[Problem description] Every record is to be printed exactly as written; pictures are to be omitted.

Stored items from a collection
▬▬▬

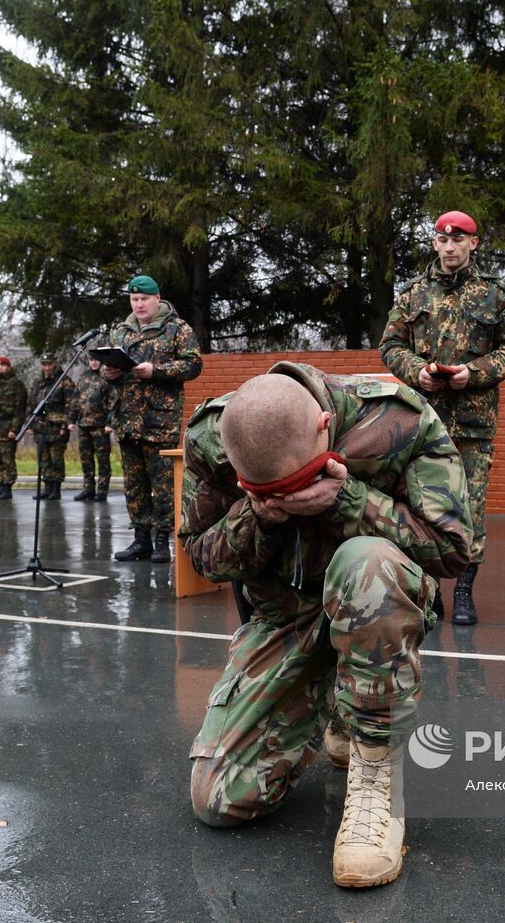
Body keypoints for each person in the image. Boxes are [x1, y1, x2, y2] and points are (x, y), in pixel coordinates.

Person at [181, 362, 470, 888]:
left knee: (368, 564)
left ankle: (376, 769)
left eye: (294, 482)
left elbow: (454, 550)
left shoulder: (394, 418)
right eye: (264, 488)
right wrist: (259, 516)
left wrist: (349, 500)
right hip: (283, 620)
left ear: (323, 425)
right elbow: (202, 557)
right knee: (220, 800)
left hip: (372, 605)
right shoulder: (210, 436)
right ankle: (335, 703)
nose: (284, 495)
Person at [379, 209, 505, 625]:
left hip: (474, 424)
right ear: (435, 243)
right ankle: (428, 592)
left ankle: (463, 592)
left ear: (473, 243)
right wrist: (416, 372)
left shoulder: (497, 294)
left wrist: (473, 374)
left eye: (458, 239)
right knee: (421, 507)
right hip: (423, 421)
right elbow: (390, 345)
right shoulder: (412, 294)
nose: (450, 246)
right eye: (443, 240)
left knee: (470, 509)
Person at [102, 275, 203, 562]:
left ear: (157, 298)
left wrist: (155, 370)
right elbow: (107, 369)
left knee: (162, 485)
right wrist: (108, 373)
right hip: (128, 420)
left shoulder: (176, 328)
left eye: (143, 299)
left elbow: (193, 365)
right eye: (134, 300)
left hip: (159, 421)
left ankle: (162, 541)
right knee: (134, 485)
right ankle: (140, 539)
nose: (139, 304)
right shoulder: (122, 331)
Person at [67, 355, 117, 502]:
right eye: (91, 360)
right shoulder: (83, 378)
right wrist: (71, 419)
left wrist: (110, 423)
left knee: (102, 460)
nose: (94, 362)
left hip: (100, 426)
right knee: (86, 459)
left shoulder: (107, 377)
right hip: (83, 425)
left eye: (96, 360)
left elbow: (113, 402)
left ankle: (102, 490)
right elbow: (76, 400)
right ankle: (88, 488)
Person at [29, 353, 76, 501]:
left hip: (57, 427)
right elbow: (31, 404)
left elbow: (71, 404)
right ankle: (47, 487)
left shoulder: (64, 381)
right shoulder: (38, 382)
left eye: (49, 364)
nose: (47, 367)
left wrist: (66, 424)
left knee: (56, 459)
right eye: (44, 365)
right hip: (41, 427)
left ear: (54, 364)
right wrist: (30, 424)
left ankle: (56, 489)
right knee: (44, 459)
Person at [0, 355, 27, 500]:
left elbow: (19, 409)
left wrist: (14, 429)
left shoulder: (16, 384)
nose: (0, 367)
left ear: (8, 367)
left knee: (7, 460)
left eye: (3, 365)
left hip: (6, 428)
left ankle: (7, 488)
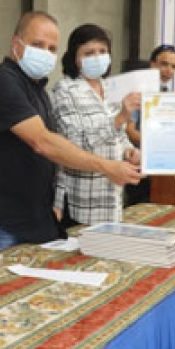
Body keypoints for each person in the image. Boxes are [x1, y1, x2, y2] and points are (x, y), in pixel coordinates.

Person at [0, 11, 142, 257]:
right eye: (37, 45)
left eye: (51, 48)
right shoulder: (1, 83)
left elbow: (53, 151)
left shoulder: (38, 90)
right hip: (1, 221)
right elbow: (43, 142)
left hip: (33, 216)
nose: (45, 53)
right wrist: (106, 166)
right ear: (16, 44)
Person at [51, 23, 140, 227]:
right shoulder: (65, 90)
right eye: (89, 53)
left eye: (102, 51)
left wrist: (129, 151)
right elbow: (74, 143)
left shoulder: (110, 88)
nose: (97, 57)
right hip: (81, 199)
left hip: (112, 196)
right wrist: (120, 117)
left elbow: (119, 135)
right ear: (75, 57)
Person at [124, 43, 175, 205]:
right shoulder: (136, 94)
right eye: (164, 64)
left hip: (164, 166)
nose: (168, 70)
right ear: (152, 64)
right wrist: (157, 144)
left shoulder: (170, 96)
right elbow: (130, 131)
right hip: (139, 163)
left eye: (173, 67)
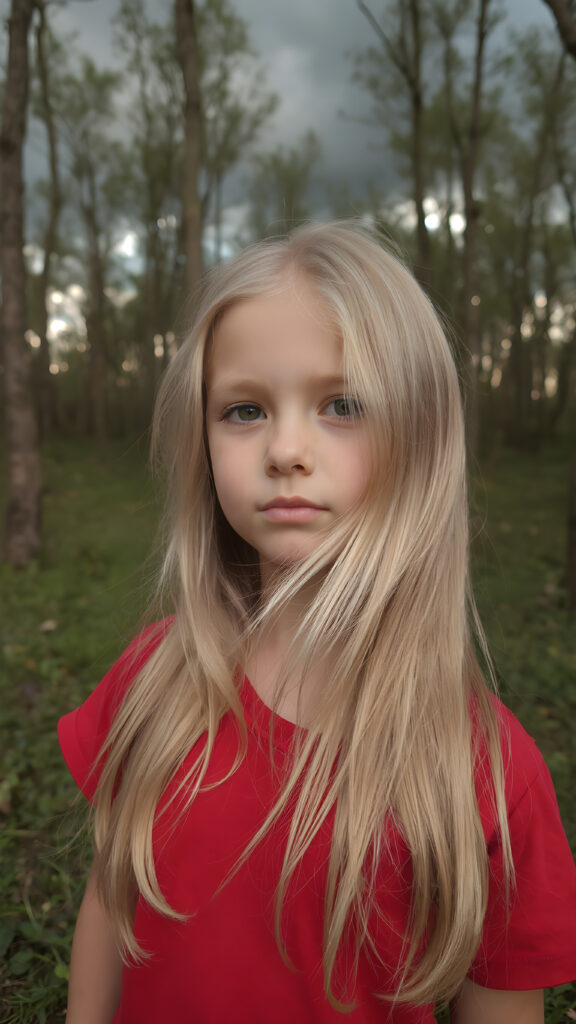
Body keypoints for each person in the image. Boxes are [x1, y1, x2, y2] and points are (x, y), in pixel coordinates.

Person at [59, 222, 576, 1024]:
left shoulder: (486, 769)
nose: (286, 449)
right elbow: (110, 899)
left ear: (421, 439)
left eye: (342, 404)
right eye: (243, 410)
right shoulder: (153, 678)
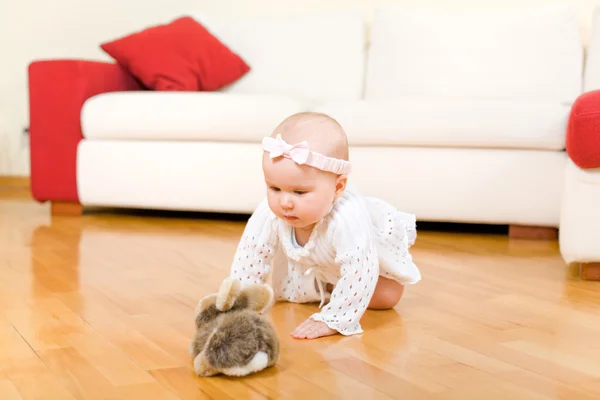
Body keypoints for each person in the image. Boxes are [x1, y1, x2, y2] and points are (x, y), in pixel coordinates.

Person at [228, 112, 421, 340]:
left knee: (386, 297)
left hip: (364, 261)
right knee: (292, 290)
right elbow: (251, 256)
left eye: (299, 192)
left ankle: (337, 289)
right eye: (274, 188)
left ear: (338, 188)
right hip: (319, 261)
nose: (285, 202)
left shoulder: (347, 217)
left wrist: (334, 318)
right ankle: (329, 286)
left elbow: (361, 267)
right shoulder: (270, 211)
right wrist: (238, 305)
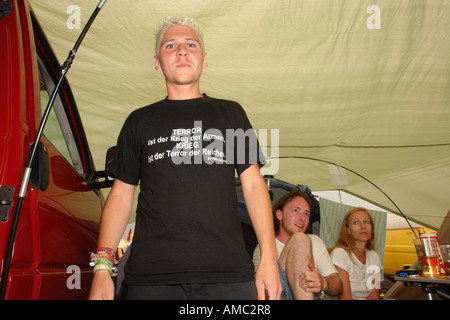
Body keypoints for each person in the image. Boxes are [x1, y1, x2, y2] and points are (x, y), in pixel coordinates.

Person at [89, 16, 281, 300]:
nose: (181, 50)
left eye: (190, 44)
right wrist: (103, 269)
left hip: (228, 277)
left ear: (204, 60)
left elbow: (253, 186)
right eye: (171, 45)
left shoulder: (231, 114)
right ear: (157, 62)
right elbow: (120, 196)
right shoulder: (138, 122)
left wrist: (269, 258)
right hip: (151, 280)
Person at [253, 190, 342, 300]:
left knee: (301, 239)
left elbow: (338, 286)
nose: (302, 218)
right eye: (295, 211)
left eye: (306, 214)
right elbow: (264, 293)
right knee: (299, 239)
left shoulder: (315, 241)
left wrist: (324, 283)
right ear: (279, 214)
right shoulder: (265, 247)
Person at [329, 207, 382, 300]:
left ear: (372, 228)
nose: (363, 226)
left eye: (366, 222)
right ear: (348, 230)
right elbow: (345, 298)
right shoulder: (340, 255)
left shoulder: (374, 257)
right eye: (356, 222)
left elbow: (373, 296)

▬▬▬

[Answer space]
Body keypoints for each person in the image. Boxes are [x1, y1, x2, y2] and points are (x, y), in pixel coordinates.

Person at [181, 362, 470, 888]:
left knee: (368, 564)
left ankle: (376, 769)
left eye: (294, 482)
left elbow: (454, 550)
left shoulder: (394, 418)
right eye: (264, 488)
right wrist: (259, 516)
left wrist: (349, 500)
right hip: (283, 620)
left ear: (323, 425)
right elbow: (202, 557)
right knee: (220, 800)
left hip: (372, 605)
right shoulder: (210, 436)
right ankle: (335, 703)
nose: (284, 495)
Person at [379, 209, 505, 625]:
left hip: (474, 424)
right ear: (435, 243)
right ankle: (428, 592)
left ankle: (463, 592)
left ear: (473, 243)
right wrist: (416, 372)
left shoulder: (497, 294)
left wrist: (473, 374)
left eye: (458, 239)
right knee: (421, 507)
right hip: (423, 421)
right elbow: (390, 345)
right shoulder: (412, 294)
nose: (450, 246)
right eye: (443, 240)
left knee: (470, 509)
Person at [102, 275, 203, 562]:
left ear: (157, 298)
left wrist: (155, 370)
right elbow: (107, 369)
left knee: (162, 485)
right wrist: (108, 373)
right hip: (128, 420)
left shoulder: (176, 328)
left eye: (143, 299)
left elbow: (193, 365)
right eye: (134, 300)
left hip: (159, 421)
left ankle: (162, 541)
right knee: (134, 485)
right ankle: (140, 539)
nose: (139, 304)
right shoulder: (122, 331)
Person at [67, 355, 117, 502]:
right eye: (91, 360)
right shoulder: (83, 378)
right wrist: (71, 419)
left wrist: (110, 423)
left knee: (102, 460)
nose: (94, 362)
left hip: (100, 426)
right knee: (86, 459)
left shoulder: (107, 377)
right hip: (83, 425)
left eye: (96, 360)
left elbow: (113, 402)
left ankle: (102, 490)
right elbow: (76, 400)
right ankle: (88, 488)
Person at [29, 353, 76, 501]:
left hip: (57, 427)
right elbow: (31, 404)
left elbow: (71, 404)
right ankle: (47, 487)
left shoulder: (64, 381)
right shoulder: (38, 382)
left eye: (49, 364)
nose: (47, 367)
left wrist: (66, 424)
left knee: (56, 459)
right eye: (44, 365)
right hip: (41, 427)
left ear: (54, 364)
right wrist: (30, 424)
left ankle: (56, 489)
right knee: (44, 459)
Person at [0, 355, 27, 500]:
left elbow: (19, 409)
left wrist: (14, 429)
left shoulder: (16, 384)
nose: (0, 367)
left ear: (8, 367)
left knee: (7, 460)
left eye: (3, 365)
left hip: (6, 428)
left ankle: (7, 488)
Body keypoints for each person in the image. Boxes are [x1, y1, x2, y2] and points are (x, y), in pixel coordinates.

Person at [0, 11, 142, 257]:
right eye: (37, 45)
left eye: (51, 48)
right shoulder: (1, 83)
left elbow: (53, 151)
left shoulder: (38, 90)
right hip: (1, 221)
right elbow: (43, 142)
left hip: (33, 216)
nose: (45, 53)
right wrist: (106, 166)
right ear: (16, 44)
Person at [51, 23, 140, 227]:
right shoulder: (65, 90)
right eye: (89, 53)
left eye: (102, 51)
left wrist: (129, 151)
right elbow: (74, 143)
left shoulder: (110, 88)
nose: (97, 57)
right hip: (81, 199)
left hip: (112, 196)
right wrist: (120, 117)
left elbow: (119, 135)
right ear: (75, 57)
Person at [124, 43, 175, 205]:
right shoulder: (136, 94)
right eye: (164, 64)
left hip: (164, 166)
nose: (168, 70)
right ear: (152, 64)
right wrist: (157, 144)
left shoulder: (170, 96)
right elbow: (130, 131)
right hip: (139, 163)
left eye: (173, 67)
Body keypoints for each person in the image. Boxes are [x1, y1, x2, y2] and points are (x, y), in pixel coordinates.

Person at [59, 222, 576, 1024]:
left shoulder: (486, 769)
nose: (286, 449)
right elbow: (110, 899)
left ear: (421, 439)
left eye: (342, 404)
right eye: (243, 410)
right shoulder: (153, 678)
Body keypoints for each person in the image. Boxes are [x1, y1, x2, y2] and points are (x, y), in pixel coordinates.

Person at [228, 112, 421, 340]:
left knee: (386, 297)
left hip: (364, 261)
right knee: (292, 290)
right elbow: (251, 256)
left eye: (299, 192)
left ankle: (337, 289)
right eye: (274, 188)
left ear: (338, 188)
right hip: (319, 261)
nose: (285, 202)
left shoulder: (347, 217)
left wrist: (334, 318)
right ankle: (329, 286)
left elbow: (361, 267)
right shoulder: (270, 211)
right wrist: (238, 305)
Body keypoints for each person in the image. Boxes are [x1, y1, x2, y2] and points are (x, y), in pixel coordinates.

Person at [89, 16, 281, 300]:
nose: (181, 50)
left eye: (190, 44)
right wrist: (103, 269)
left hip: (228, 277)
left ear: (204, 60)
left elbow: (253, 186)
right eye: (171, 45)
left shoulder: (231, 114)
right ear: (157, 62)
right elbow: (120, 196)
right shoulder: (138, 122)
left wrist: (269, 258)
right hip: (151, 280)
Person at [253, 190, 342, 300]:
left knee: (301, 239)
left elbow: (338, 286)
nose: (302, 218)
right eye: (295, 211)
left eye: (306, 214)
right elbow: (264, 293)
right knee: (299, 239)
left shoulder: (315, 241)
left wrist: (324, 283)
right ear: (279, 214)
right shoulder: (265, 247)
Person at [329, 207, 382, 300]:
left ear: (372, 228)
nose: (363, 226)
left eye: (366, 222)
right ear: (348, 230)
right elbow: (345, 298)
right shoulder: (340, 255)
left shoulder: (374, 257)
right eye: (356, 222)
left elbow: (373, 296)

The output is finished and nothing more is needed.